The UK economy continues to limp along. The good news this week was the PMI index of manufacturing’s unexpected jump to a 16-year high. Export orders showed the strongest growth in 14 years. The survey also pointed to the first rise in employment in the sector in two years. The bad news was that in the much larger services sector, the PMI index slipped back to the lowest level since last August. Mortgage approvals also dipped for the first time since December. And a year after quantitative easing began, the money supply and bank lending are barely rising.
What the commentators said
The boost to growth seen in the manufacturing survey is likely to be temporary, said Markit’s Chris Williamson. A key one-off factor is companies replenishing stocks after running down inventories.
In a downturn, companies cut stocks, fearing a slide in demand. This has a major knock-on effect. If a firm typically holds five months’ stock and skips an order for a month, it cuts its overall inventory by 20%, but that represents a 100% drop in orders that month for the supplier. “It’s like those motorway hold-ups,” said Nick Louth on Money.uk.msn.com.

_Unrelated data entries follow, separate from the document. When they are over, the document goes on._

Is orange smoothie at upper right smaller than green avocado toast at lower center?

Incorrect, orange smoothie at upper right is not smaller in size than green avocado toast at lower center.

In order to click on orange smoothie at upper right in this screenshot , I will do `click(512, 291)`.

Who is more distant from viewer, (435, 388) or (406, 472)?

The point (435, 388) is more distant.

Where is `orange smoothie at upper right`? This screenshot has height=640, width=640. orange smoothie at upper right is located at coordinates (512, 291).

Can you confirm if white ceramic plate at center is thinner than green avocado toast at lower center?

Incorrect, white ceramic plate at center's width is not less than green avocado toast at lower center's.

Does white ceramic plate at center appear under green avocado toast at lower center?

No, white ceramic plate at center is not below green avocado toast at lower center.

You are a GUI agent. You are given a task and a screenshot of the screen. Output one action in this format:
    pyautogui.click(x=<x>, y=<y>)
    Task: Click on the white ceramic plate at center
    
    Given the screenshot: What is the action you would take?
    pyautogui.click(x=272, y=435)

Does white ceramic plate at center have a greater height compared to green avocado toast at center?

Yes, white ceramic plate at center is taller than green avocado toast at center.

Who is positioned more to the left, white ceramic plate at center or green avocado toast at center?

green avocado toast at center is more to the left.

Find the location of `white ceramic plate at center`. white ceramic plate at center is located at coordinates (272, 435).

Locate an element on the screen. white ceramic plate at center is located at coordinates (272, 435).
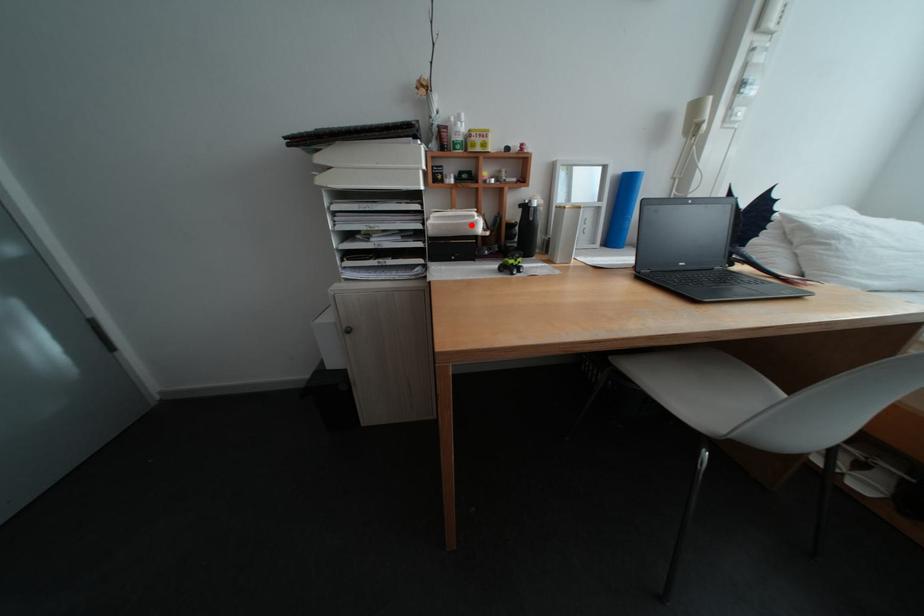
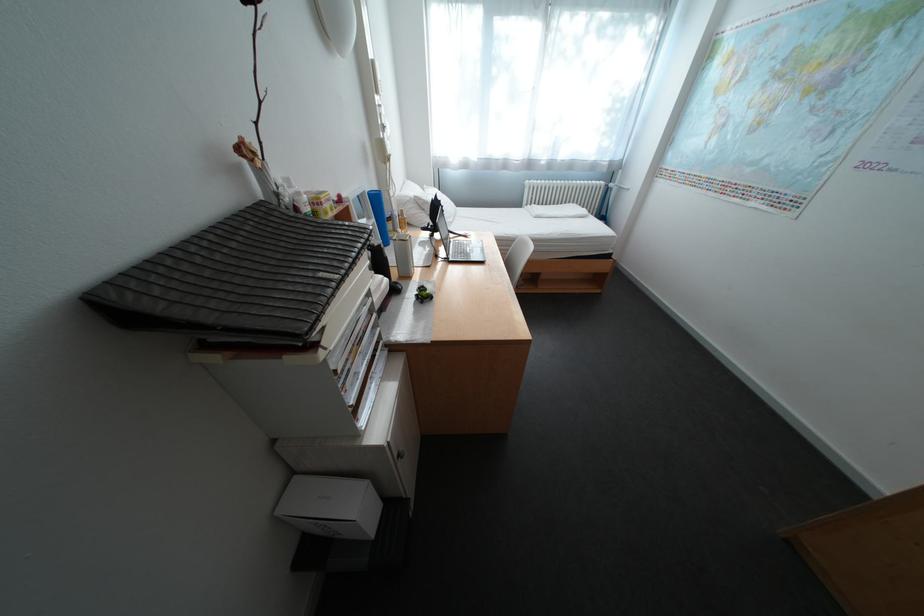
The point at the highlighted location is marked in the first image. Where is the corresponding point in the second image?

(395, 292)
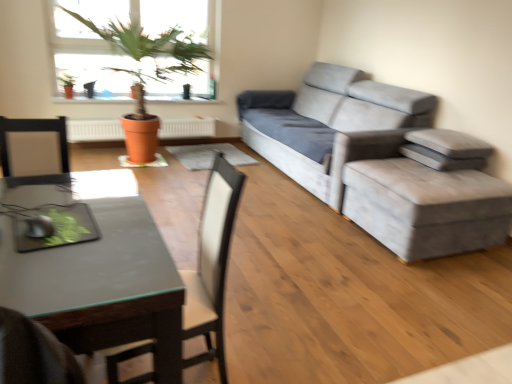
Question: Is black glass desk at lower left wider than velvet grey stool at right?

Choices:
 (A) yes
 (B) no

Answer: (B)

Question: Is black glass desk at lower left next to velvet grey stool at right?

Choices:
 (A) no
 (B) yes

Answer: (A)

Question: Is black glass desk at lower left oriented away from velvet grey stool at right?

Choices:
 (A) no
 (B) yes

Answer: (A)

Question: Are black glass desk at lower left and velvet grey stool at right far apart?

Choices:
 (A) no
 (B) yes

Answer: (B)

Question: Considering the relative sizes of black glass desk at lower left and velvet grey stool at right in the image provided, is black glass desk at lower left smaller than velvet grey stool at right?

Choices:
 (A) no
 (B) yes

Answer: (B)

Question: Based on their sizes in the image, would you say velvet grey stool at right is bigger or smaller than gray fabric pillow at right, placed as the 2th pillow when sorted from top to bottom?

Choices:
 (A) small
 (B) big

Answer: (B)

Question: Considering the positions of point (390, 240) and point (448, 165), is point (390, 240) closer or farther from the camera than point (448, 165)?

Choices:
 (A) closer
 (B) farther

Answer: (A)

Question: Considering the positions of velvet grey stool at right and gray fabric pillow at right, marked as the 1th pillow in a bottom-to-top arrangement, in the image, is velvet grey stool at right taller or shorter than gray fabric pillow at right, marked as the 1th pillow in a bottom-to-top arrangement,?

Choices:
 (A) short
 (B) tall

Answer: (B)

Question: Is velvet grey stool at right inside or outside of gray fabric pillow at right, placed as the 2th pillow when sorted from top to bottom?

Choices:
 (A) outside
 (B) inside

Answer: (A)

Question: Considering the positions of point (450, 152) and point (408, 238), is point (450, 152) closer or farther from the camera than point (408, 238)?

Choices:
 (A) closer
 (B) farther

Answer: (B)

Question: Considering their positions, is gray fabric pillow at right, which ranks as the 2th pillow in bottom-to-top order, located in front of or behind velvet grey stool at right?

Choices:
 (A) front
 (B) behind

Answer: (B)

Question: From the image's perspective, is gray fabric pillow at right, which ranks as the 1th pillow in top-to-bottom order, above or below velvet grey stool at right?

Choices:
 (A) below
 (B) above

Answer: (B)

Question: Is gray fabric pillow at right, which ranks as the 2th pillow in bottom-to-top order, taller or shorter than velvet grey stool at right?

Choices:
 (A) short
 (B) tall

Answer: (A)

Question: In terms of width, does terracotta clay pot at upper left look wider or thinner when compared to black leather swivel chair at center?

Choices:
 (A) thin
 (B) wide

Answer: (A)

Question: From the image's perspective, is terracotta clay pot at upper left above or below black leather swivel chair at center?

Choices:
 (A) below
 (B) above

Answer: (B)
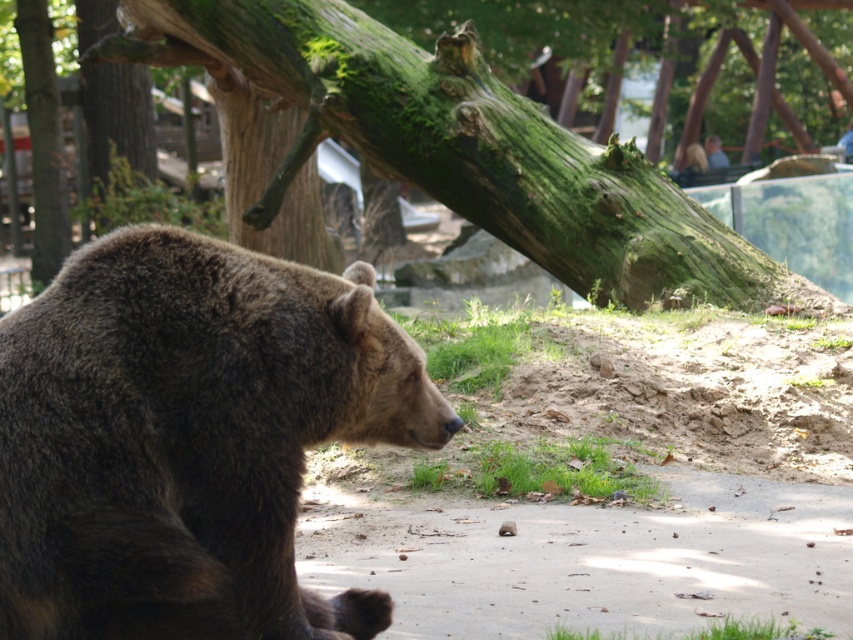
Which of these two, brown furry bear at center or green mossy log at upper center, stands shorter?

brown furry bear at center is shorter.

Is point (15, 548) farther from viewer compared to point (347, 122)?

No, (15, 548) is in front of (347, 122).

Who is more distant from viewer, (292, 364) or (451, 54)?

The point (451, 54) is more distant.

In order to click on brown furry bear at center in this screenshot , I will do `click(189, 438)`.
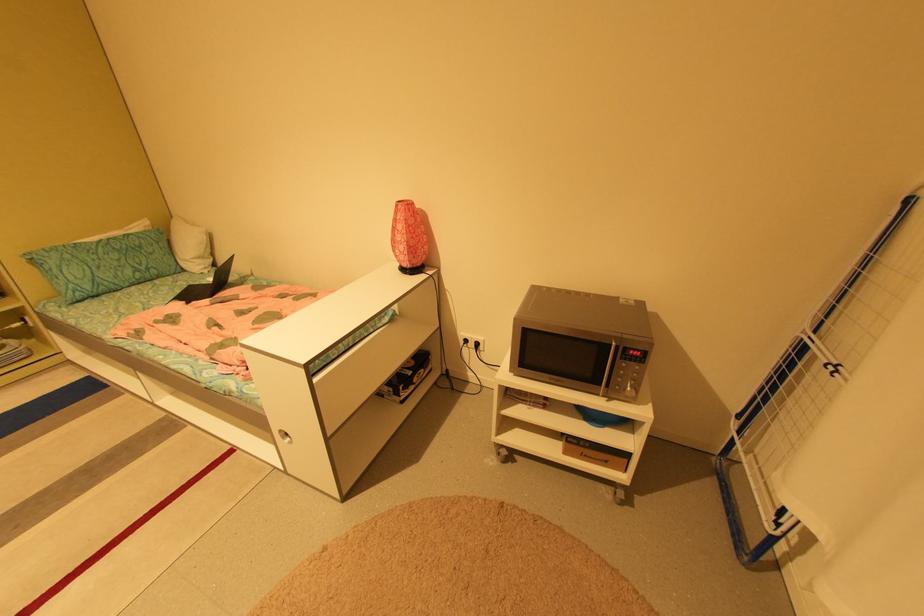
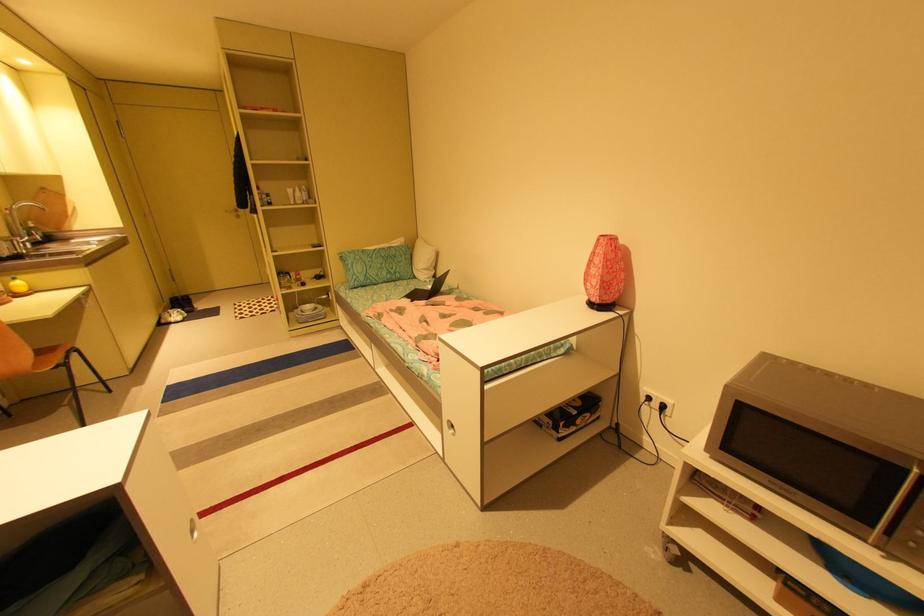
Locate, in the second image, the point that corresponds to (483,345) in the first image.

(669, 407)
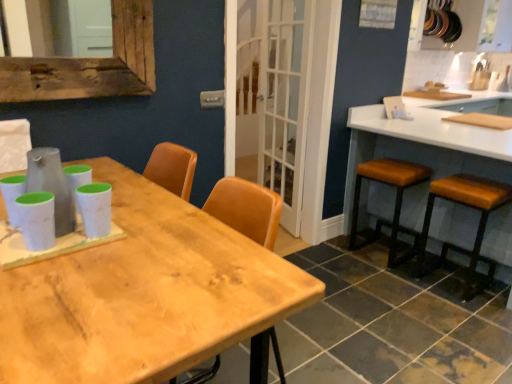
Find the location of a particular element. The width and height of the screenshot is (512, 384). free point in front of brown leather stool at right, which is counted as the 1th stool, starting from the left is located at coordinates (386, 282).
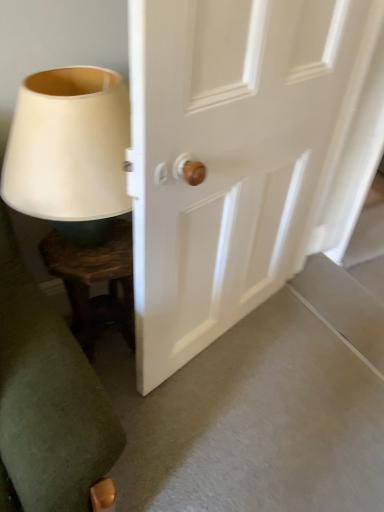
Question: Based on their positions, is white wooden door at center located to the left or right of matte white lampshade at left?

Choices:
 (A) left
 (B) right

Answer: (B)

Question: From a real-world perspective, is white wooden door at center physically located above or below matte white lampshade at left?

Choices:
 (A) above
 (B) below

Answer: (B)

Question: Which object is positioned farthest from the dark wood side table at lower left?

Choices:
 (A) matte white lampshade at left
 (B) white wooden door at center

Answer: (B)

Question: Which object is the farthest from the white wooden door at center?

Choices:
 (A) dark wood side table at lower left
 (B) matte white lampshade at left

Answer: (A)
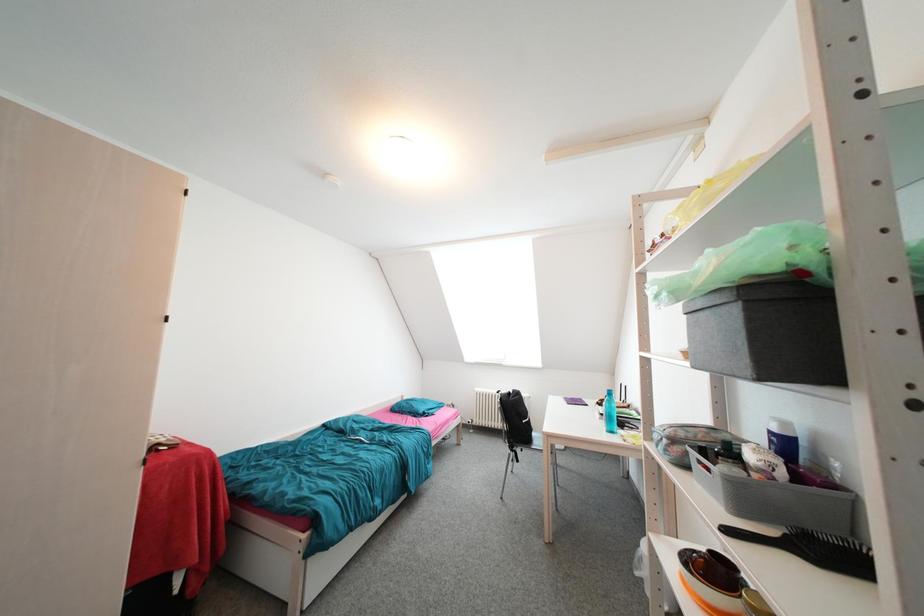
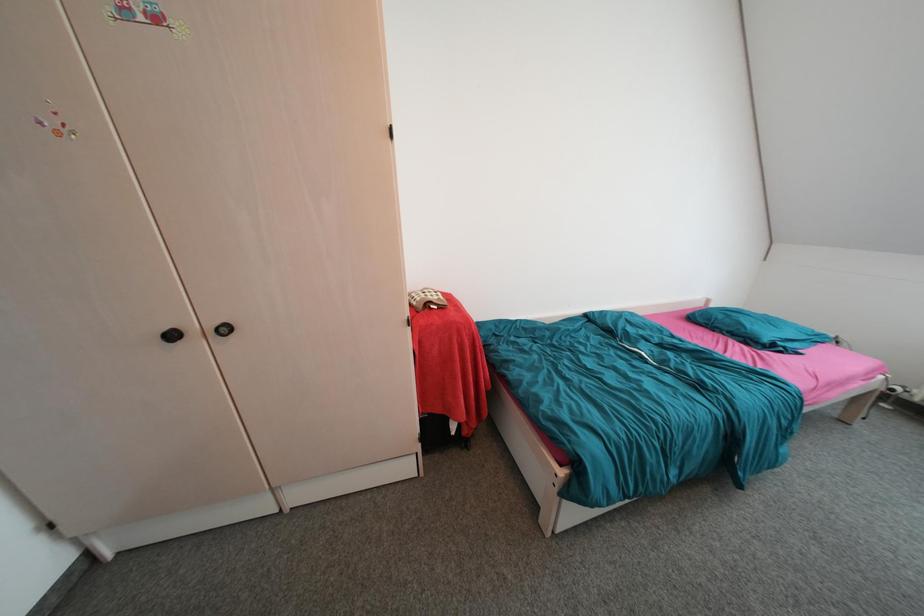
First-person continuous shooting, in which direction is the camera rotating?

The camera rotated toward left-down.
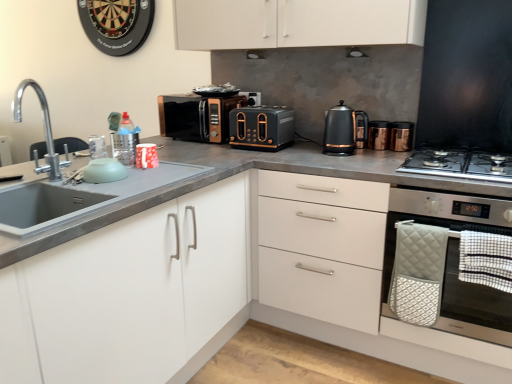
Where is `free location in front of matte green bowl at left, which ranks as the first appliance in front-to-back order`? Image resolution: width=512 pixels, height=384 pixels. free location in front of matte green bowl at left, which ranks as the first appliance in front-to-back order is located at coordinates (101, 181).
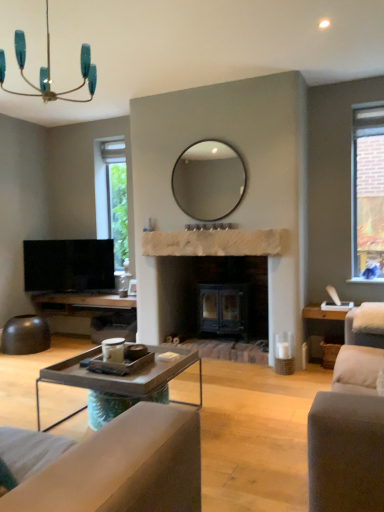
At what (x,y) coordinates should I click in order to perform the action: click on vacant region to the right of metallic gray coffee table at lower center. Please return your answer as a coordinate pair (x, y). The image size is (384, 512). Looking at the image, I should click on (253, 425).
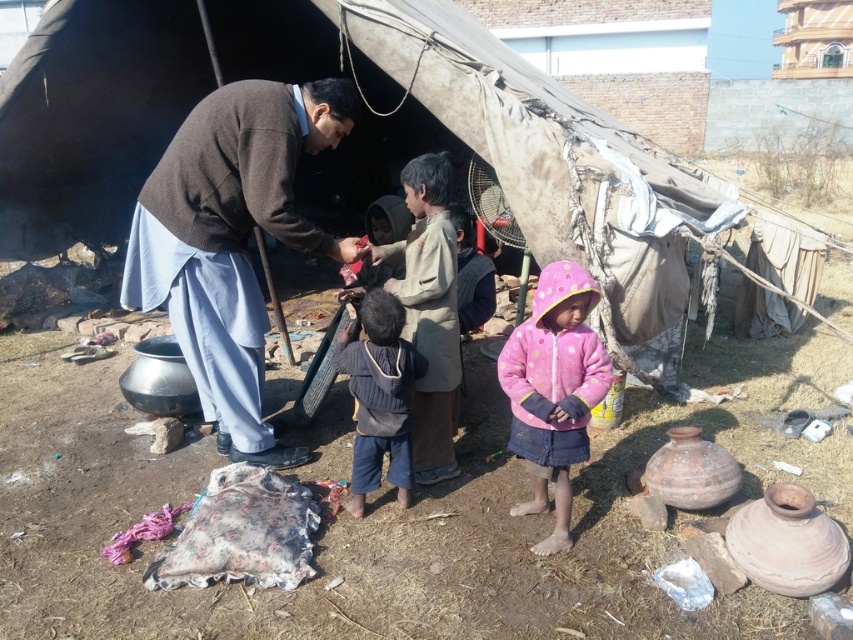
Question: Does pink fleece jacket at lower right come in front of dark blue knitted sweater at center?

Choices:
 (A) yes
 (B) no

Answer: (A)

Question: Can you confirm if pink fleece jacket at lower right is bigger than dark blue knitted sweater at center?

Choices:
 (A) yes
 (B) no

Answer: (A)

Question: Which of the following is the closest to the observer?

Choices:
 (A) dark blue knitted sweater at center
 (B) brown wool sweater at center

Answer: (A)

Question: Which point is closer to the camera?

Choices:
 (A) brown wool sweater at center
 (B) dark blue knitted sweater at center
 (C) rough canvas tent at center
 (D) pink fleece jacket at lower right

Answer: (D)

Question: Considering the relative positions of brown wool sweater at center and dark blue knitted sweater at center in the image provided, where is brown wool sweater at center located with respect to dark blue knitted sweater at center?

Choices:
 (A) left
 (B) right

Answer: (A)

Question: Which point appears closest to the camera in this image?

Choices:
 (A) (405, 506)
 (B) (560, 368)
 (C) (148, 54)
 (D) (190, 156)

Answer: (B)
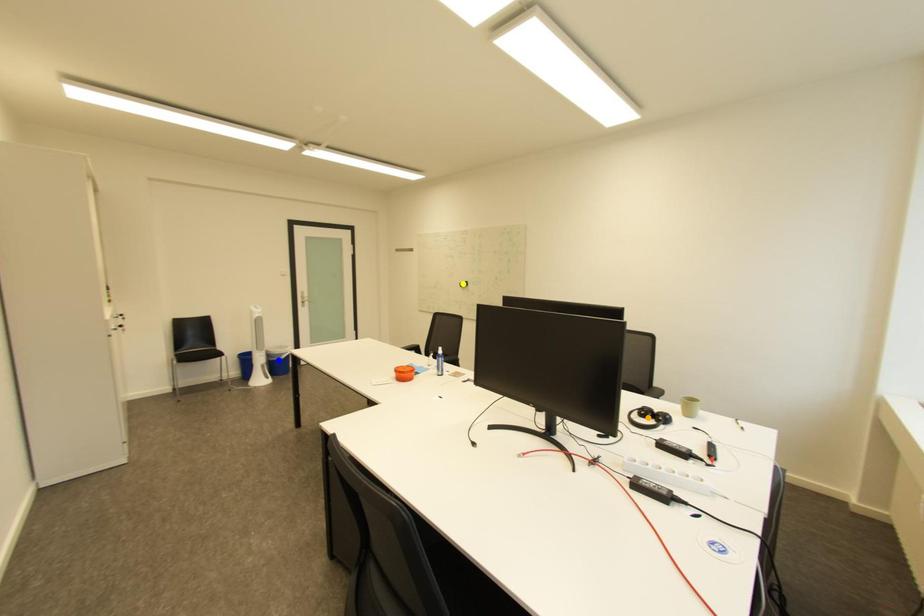
Order these from nearest to farthest:
yellow point | blue point | orange point

orange point
blue point
yellow point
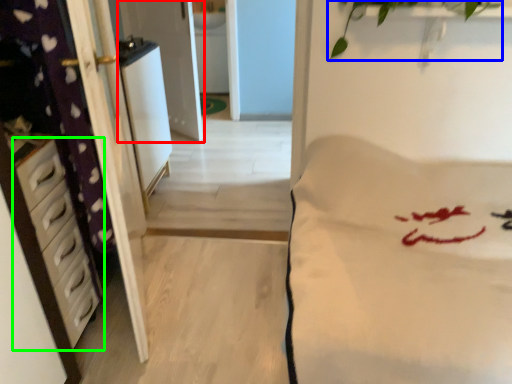
Question: Estimate the real-world distances between objects in this image. Which object is farther from screen door (highlighted by a red box), plant (highlighted by a blue box) or chest of drawers (highlighted by a green box)?

Choices:
 (A) plant
 (B) chest of drawers

Answer: (B)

A few drivers slow down and the braking effect “intensifies until… cars miles back are stationary”. When the process is reversed once things look up, growth gets a lift.
But for an overall recovery to be sustained, underlying demand needs to bounce back; it’s “critical that we see some increase in consumer spending”, said Peter Hooper of Deutsche Bank. But that’s unlikely since, like banks, consumers are “recuperating”, said Ian Campbell on Breakingviews. Households have started tackling their huge debt load: net consumer credit slid by almost £2bn in the second half of last year. The higher taxes and spending cuts to come, along with the weak labour market, will also drain confidence and hamper demand, said Roger Bootle of Capital Economics.
Indeed, a double dip is all the more likely if long-term interest rates rise as global investors lose confidence in British debt. As Campbell pointed out, “unless firm action is taken” our rising public debt and poor growth mean a credit ratings downgrade is on the cards this year. There is a “real risk”, said Damian Reece in The Daily Telegraph, that we could end up in “a big fat Greek mess”.